Le soleil décline sur l'immensité de la plaine. Les derniers rayons dorés caressent la vaste étendue d’herbes de Warrawindi Farm. Un calme rare, mélange de force naturelle et d’harmonie, se dégage de cette propriété de 1 200 hectares, située en Australie du Sud près de la petite ville historique de Penola, dans le Coonawarra, au cœur de la Limestone Coast et aux portes du Victoria. On se réveille ici face aux kangourous, aux émeus et au bétail, et on s’endort sous un ciel constellé d’étoiles, réputé pour sa pureté.

════════════════

* [Exercices à traiter]:
1. Quelle superficie le texte cité attribue-t-il à Warrawindi Farm ?
2. Quels animaux le texte cité mentionne-t-il ?
3. Recopiez le passage du texte cité qui commence à « Le soleil décline » et se termine à « pour sa pureté. ».
La liste fournie ne sert à rien ici.

* [Données fournies]:
════════════════

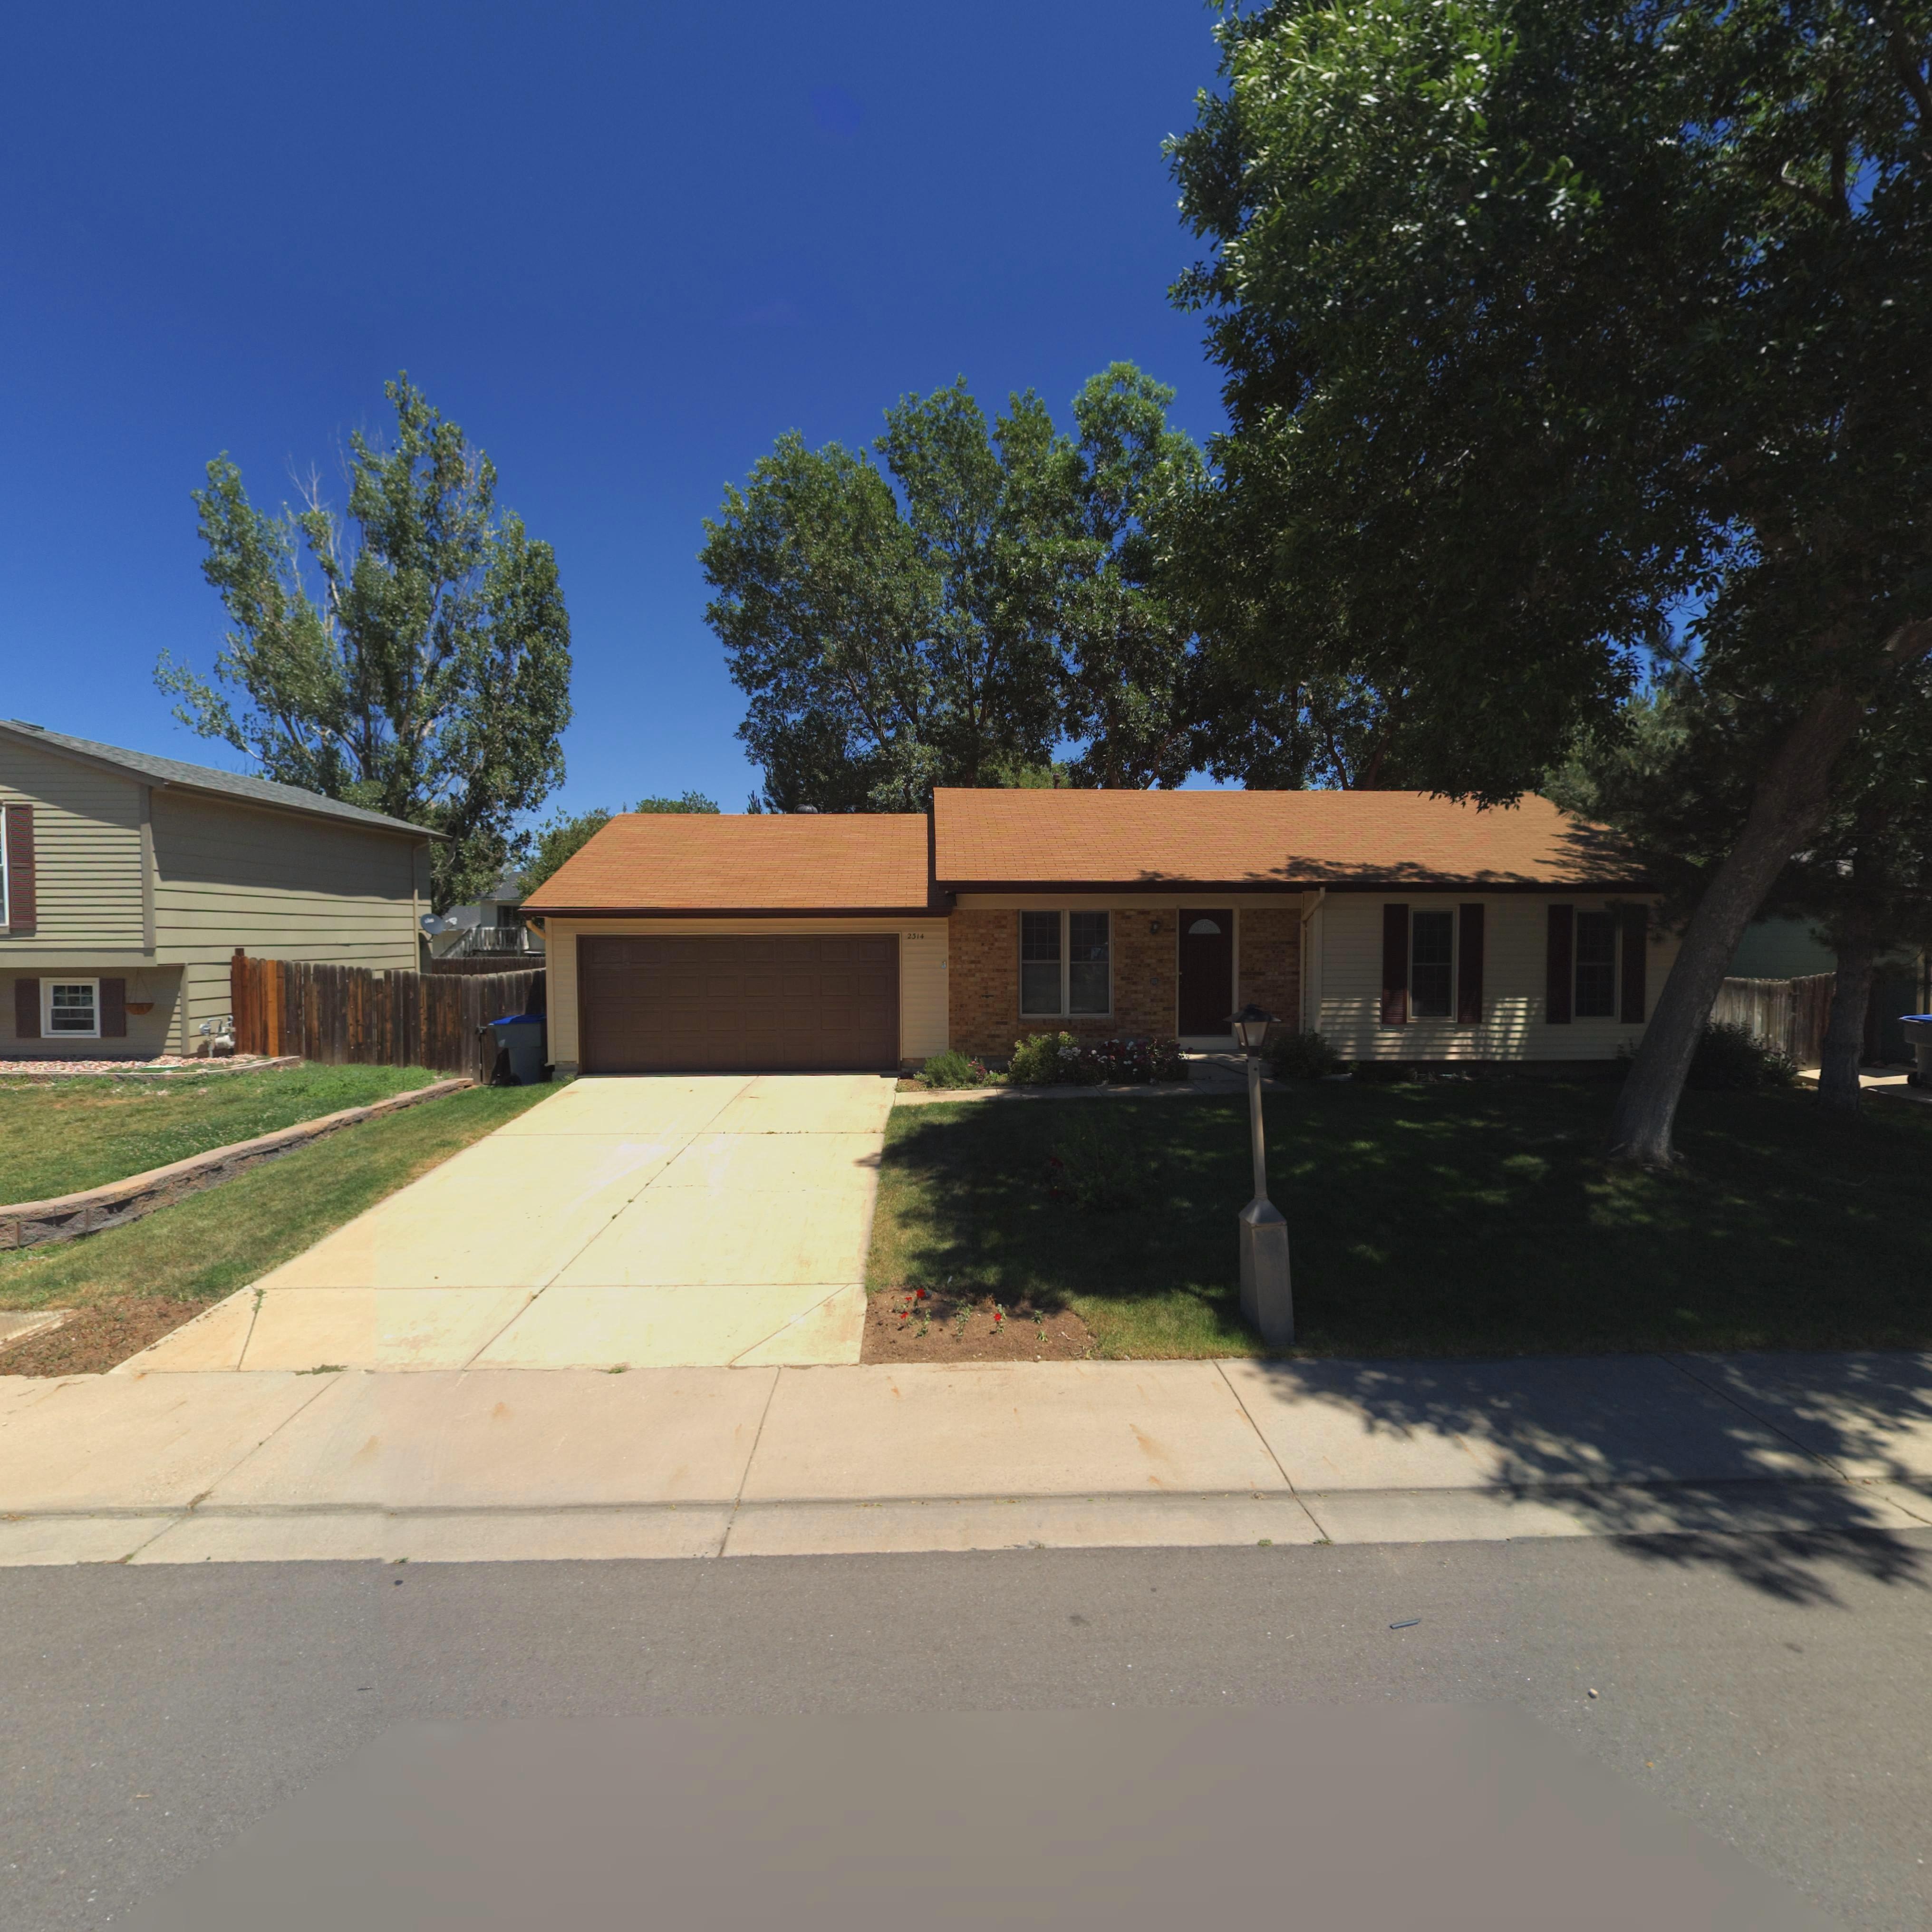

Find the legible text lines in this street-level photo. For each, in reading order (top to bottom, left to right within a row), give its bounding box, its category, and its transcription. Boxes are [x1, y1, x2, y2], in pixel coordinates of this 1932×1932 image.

════════════════

* [Réponses attendues]:
1. 1 200 hectares.

2. Les kangourous, les émeus et le bétail.

3.
Le soleil décline sur l'immensité de la plaine. Les derniers rayons dorés caressent la vaste étendue d’herbes de Warrawindi Farm. Un calme rare, mélange de force naturelle et d’harmonie, se dégage de cette propriété de 1 200 hectares, située en Australie du Sud près de la petite ville historique de Penola, dans le Coonawarra, au cœur de la Limestone Coast et aux portes du Victoria. On se réveille ici face aux kangourous, aux émeus et au bétail, et on s’endort sous un ciel constellé d’étoiles, réputé pour sa pureté.